Fuck you attachments

The Buddha said, ” The root of all suffering is attachment”. Well, shit man. What are we not attached to? We start relationships being certain they will last forever, we start a career and think, yep this is it! If you’re like me you hate change, I hate change. I hate it so much that I would rather sit in a hot dessert with no water for 10 days than have someone break up with me or get fired from a job. When I was still drinking, before I got sober, you best believe I was attached to that bottle of whiskey. However I learned really quick whatever I expected as an outcome in this life typically was not the way it went. So I had to learn a new way, a new path, and some would even say a way to liberation.

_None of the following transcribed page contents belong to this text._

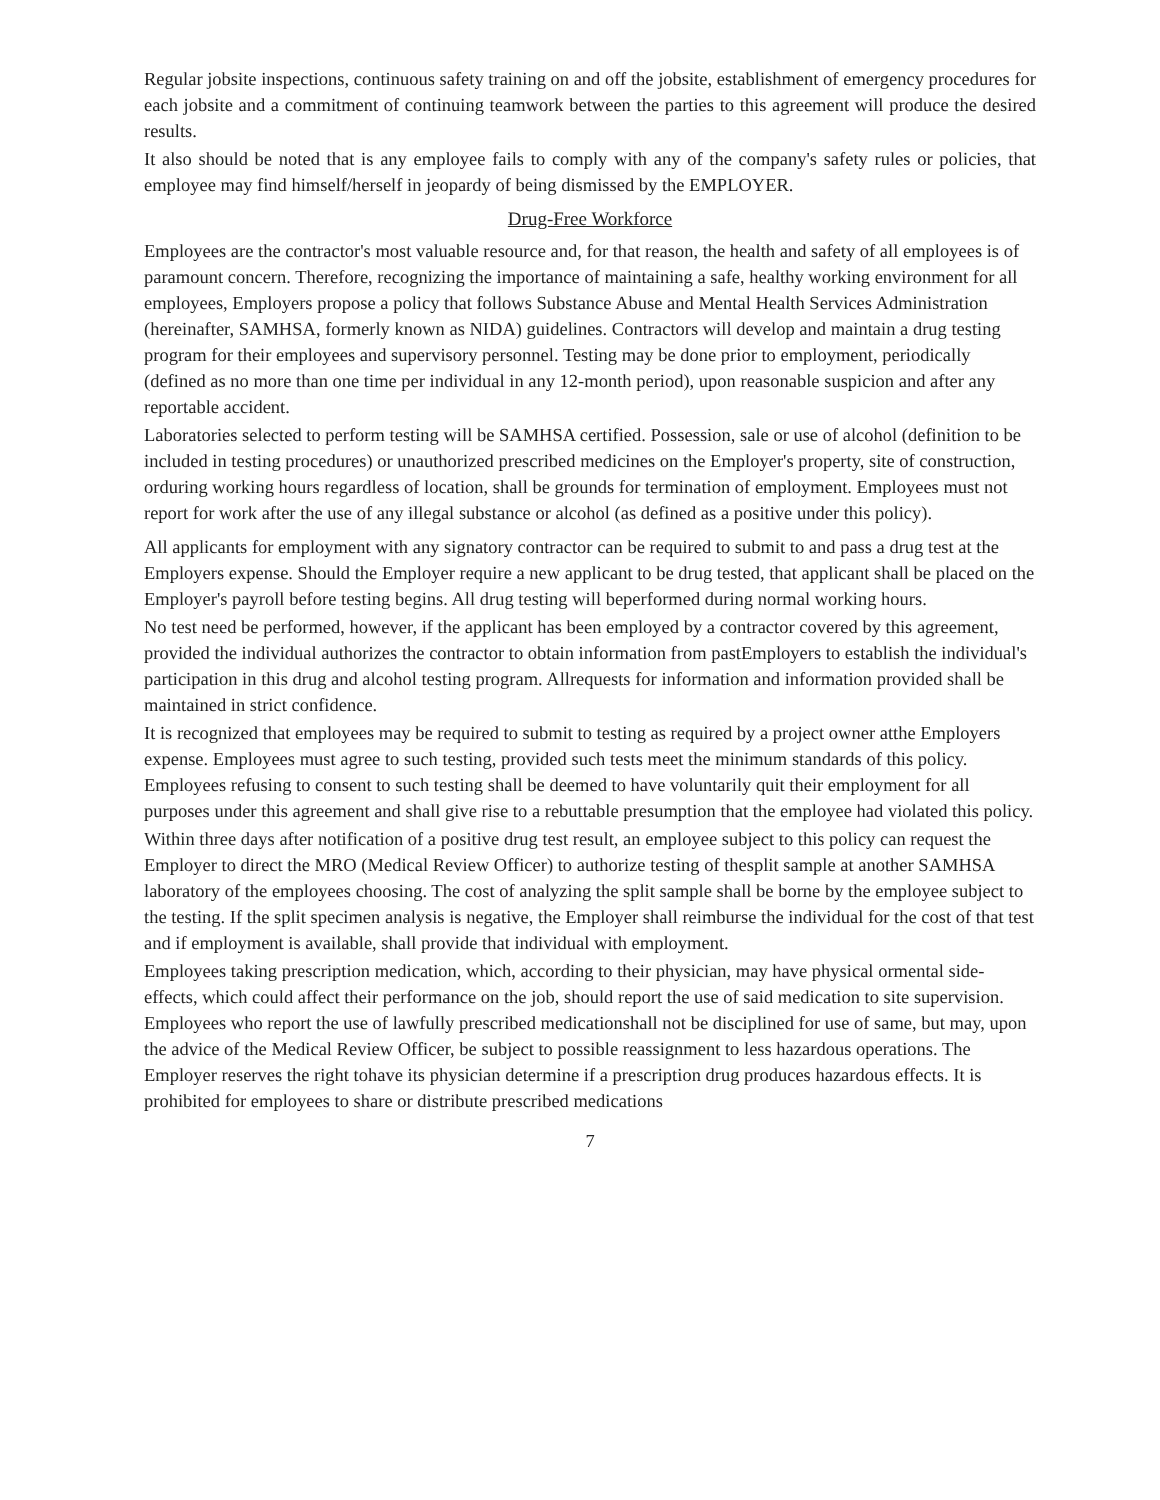Regular jobsite inspections, continuous safety training on and off the jobsite, establishment of emergency procedures for each jobsite and a commitment of continuing teamwork between the parties to this agreement will produce the desired results.
It also should be noted that is any employee fails to comply with any of the company's safety rules or policies, that employee may find himself/herself in jeopardy of being dismissed by the EMPLOYER.
Drug-Free Workforce
Employees are the contractor's most valuable resource and, for that reason, the health and safety of all employees is of paramount concern. Therefore, recognizing the importance of maintaining a safe, healthy working environment for all employees, Employers propose a policy that follows Substance Abuse and Mental Health Services Administration (hereinafter, SAMHSA, formerly known as NIDA) guidelines. Contractors will develop and maintain a drug testing program for their employees and supervisory personnel. Testing may be done prior to employment, periodically (defined as no more than one time per individual in any 12-month period), upon reasonable suspicion and after any reportable accident.
Laboratories selected to perform testing will be SAMHSA certified. Possession, sale or use of alcohol (definition to be included in testing procedures) or unauthorized prescribed medicines on the Employer's property, site of construction, orduring working hours regardless of location, shall be grounds for termination of employment. Employees must not report for work after the use of any illegal substance or alcohol (as defined as a positive under this policy).
All applicants for employment with any signatory contractor can be required to submit to and pass a drug test at the Employers expense. Should the Employer require a new applicant to be drug tested, that applicant shall be placed on the Employer's payroll before testing begins. All drug testing will beperformed during normal working hours.
No test need be performed, however, if the applicant has been employed by a contractor covered by this agreement, provided the individual authorizes the contractor to obtain information from pastEmployers to establish the individual's participation in this drug and alcohol testing program. Allrequests for information and information provided shall be maintained in strict confidence.
It is recognized that employees may be required to submit to testing as required by a project owner atthe Employers expense. Employees must agree to such testing, provided such tests meet the minimum standards of this policy. Employees refusing to consent to such testing shall be deemed to have voluntarily quit their employment for all purposes under this agreement and shall give rise to a rebuttable presumption that the employee had violated this policy.
Within three days after notification of a positive drug test result, an employee subject to this policy can request the Employer to direct the MRO (Medical Review Officer) to authorize testing of thesplit sample at another SAMHSA laboratory of the employees choosing. The cost of analyzing the split sample shall be borne by the employee subject to the testing. If the split specimen analysis is negative, the Employer shall reimburse the individual for the cost of that test and if employment is available, shall provide that individual with employment.
Employees taking prescription medication, which, according to their physician, may have physical ormental side-effects, which could affect their performance on the job, should report the use of said medication to site supervision. Employees who report the use of lawfully prescribed medicationshall not be disciplined for use of same, but may, upon the advice of the Medical Review Officer, be subject to possible reassignment to less hazardous operations. The Employer reserves the right tohave its physician determine if a prescription drug produces hazardous effects. It is prohibited for employees to share or distribute prescribed medications
7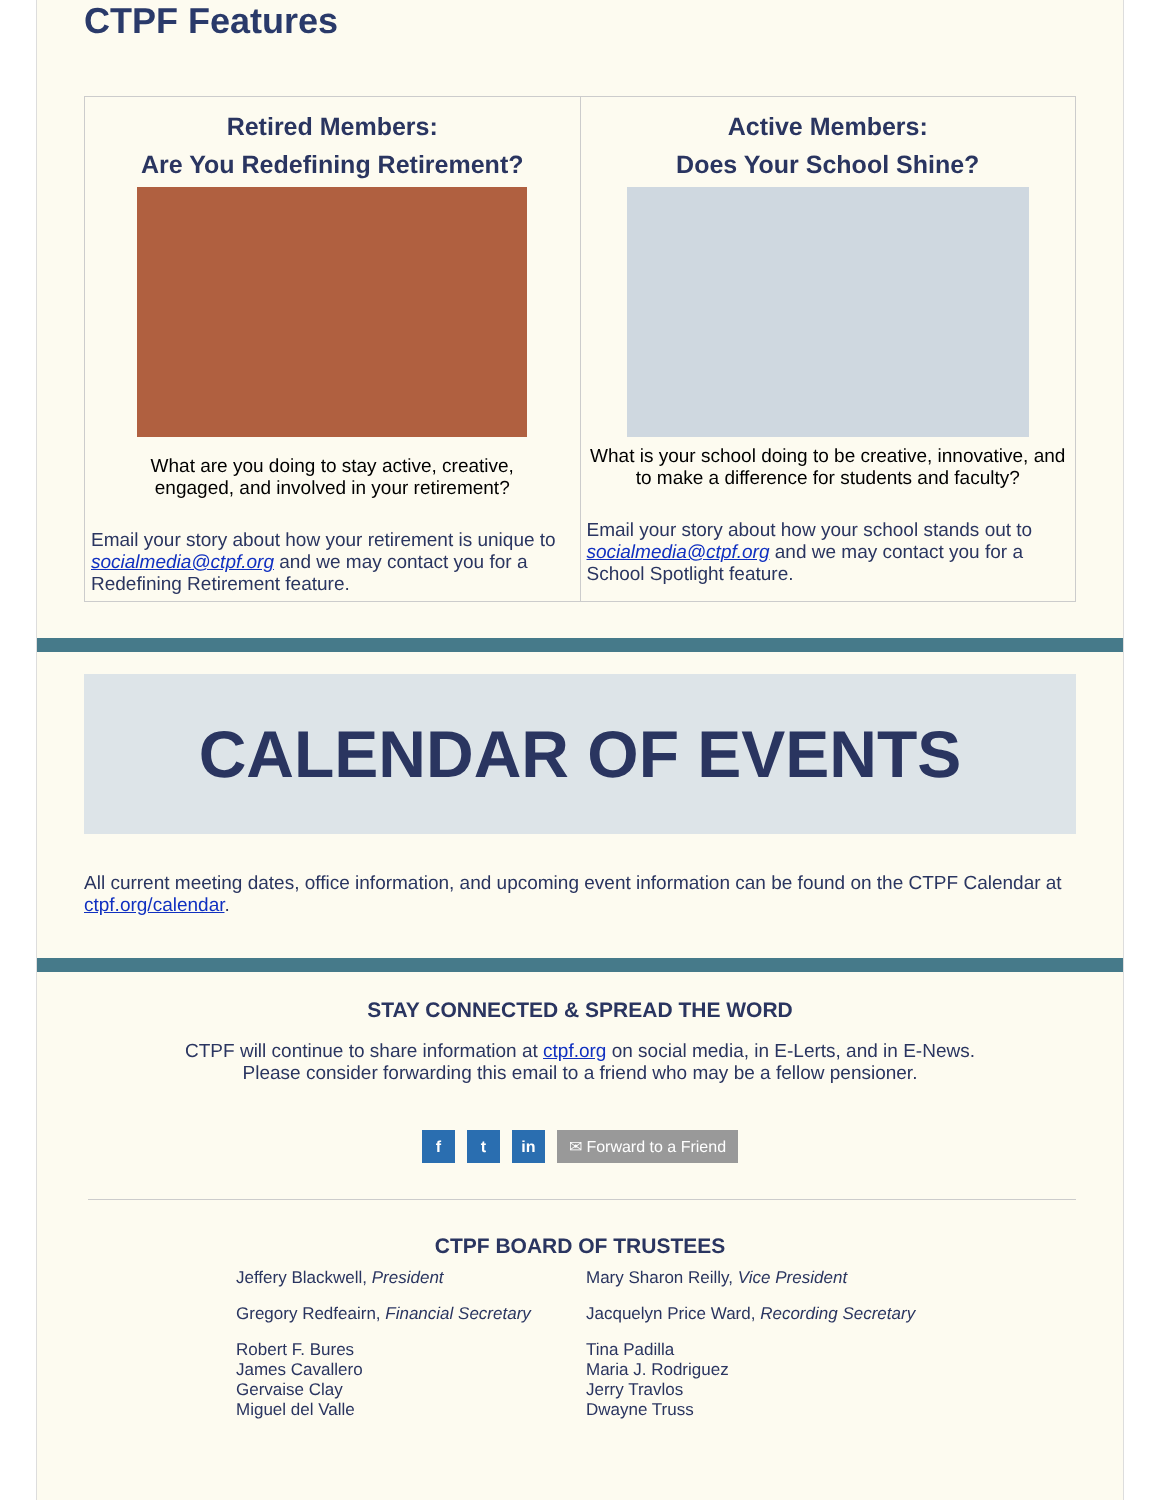CTPF Features
| Retired Members: Are You Redefining Retirement? What are you doing to stay active, creative, engaged, and involved in your retirement? Email your story about how your retirement is unique to socialmedia@ctpf.org and we may contact you for a Redefining Retirement feature. | Active Members: Does Your School Shine? What is your school doing to be creative, innovative, and to make a difference for students and faculty? Email your story about how your school stands out to socialmedia@ctpf.org and we may contact you for a School Spotlight feature. |
CALENDAR OF EVENTS
All current meeting dates, office information, and upcoming event information can be found on the CTPF Calendar at ctpf.org/calendar.
STAY CONNECTED & SPREAD THE WORD
CTPF will continue to share information at ctpf.org on social media, in E-Lerts, and in E-News.
Please consider forwarding this email to a friend who may be a fellow pensioner.
f t in ✉ Forward to a Friend
CTPF BOARD OF TRUSTEES
Jeffery Blackwell, President
Mary Sharon Reilly, Vice President
Gregory Redfeairn, Financial Secretary
Jacquelyn Price Ward, Recording Secretary
Robert F. Bures
James Cavallero
Gervaise Clay
Miguel del Valle
Tina Padilla
Maria J. Rodriguez
Jerry Travlos
Dwayne Truss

Howwwwww though! For me, I had to learn to stay in the moment and learn a form of acceptance I never thought I would be able to learn. Instead of kicking, screaming, or binge drinking over the fact the life didn’t turn out the way I thought it should. I learned to accept it, to maybe lean into it a little bit before immediately creating more pain for myself by holding on so hard it left rope burns on my palms. What I learned and continue to learn is when we try to control outside circumstances we will always get hurt or hurt others, it always lead to more suffering.

So maybe instead of walking around saying I am non-attached, I am non-attached and trying to convince myself I am not attached to anything. I started walking around saying, I accept. I accept life as it is right in this moment.